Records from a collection
----------------

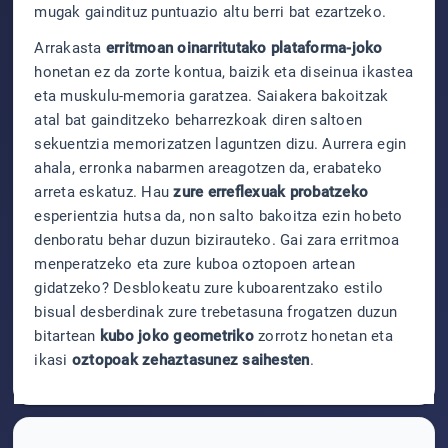
mugak gaindituz puntuazio altu berri bat ezartzeko.
Arrakasta
erritmoan oinarritutako plataforma-joko
honetan ez da zorte kontua, baizik eta diseinua ikastea
eta muskulu-memoria garatzea. Saiakera bakoitzak
atal bat gainditzeko beharrezkoak diren saltoen
sekuentzia memorizatzen laguntzen dizu. Aurrera egin
ahala, erronka nabarmen areagotzen da, erabateko
arreta eskatuz. Hau
zure erreflexuak probatzeko
esperientzia hutsa da, non salto bakoitza ezin hobeto
denboratu behar duzun bizirauteko. Gai zara erritmoa
menperatzeko eta zure kuboa oztopoen artean
gidatzeko? Desblokeatu zure kuboarentzako estilo
bisual desberdinak zure trebetasuna frogatzen duzun
bitartean
kubo joko geometriko
zorrotz honetan eta
ikasi
oztopoak zehaztasunez saihesten
.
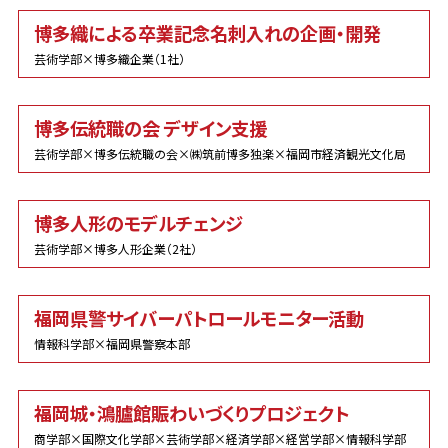
博多織による卒業記念名刺入れの企画・開発
芸術学部×博多織企業（1社）
博多伝統職の会 デザイン支援
芸術学部×博多伝統職の会×㈱筑前博多独楽×福岡市経済観光文化局
博多人形のモデルチェンジ
芸術学部×博多人形企業（2社）
福岡県警サイバーパトロールモニター活動
情報科学部×福岡県警察本部
福岡城・鴻臚館賑わいづくりプロジェクト
商学部×国際文化学部×芸術学部×経済学部×経営学部×情報科学部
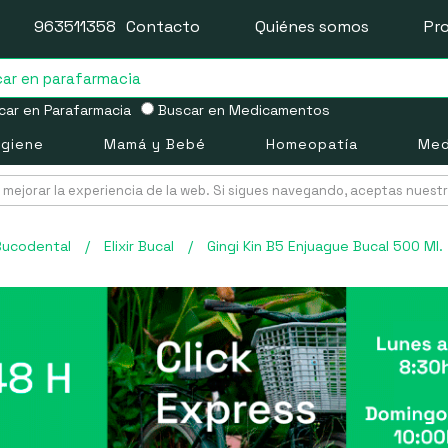
963511358
Contacto
Quiénes somos
Pr
ar en Parafarmacia
Buscar en Medicamentos
igiene
Mamá y Bebé
Homeopatía
Med
mejorar la experiencia de la web. Si sigues navegando, aceptas nuest
Bucodental
/
Elixir Bucal
/
Gingi Kin B5 Enjuague Bucal 500 Ml.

----------------

Copy out every line of the data in which the word "博多伝統職の会" is found.

博多伝統職の会 デザイン支援
芸術学部×博多伝統職の会×㈱筑前博多独楽×福岡市経済観光文化局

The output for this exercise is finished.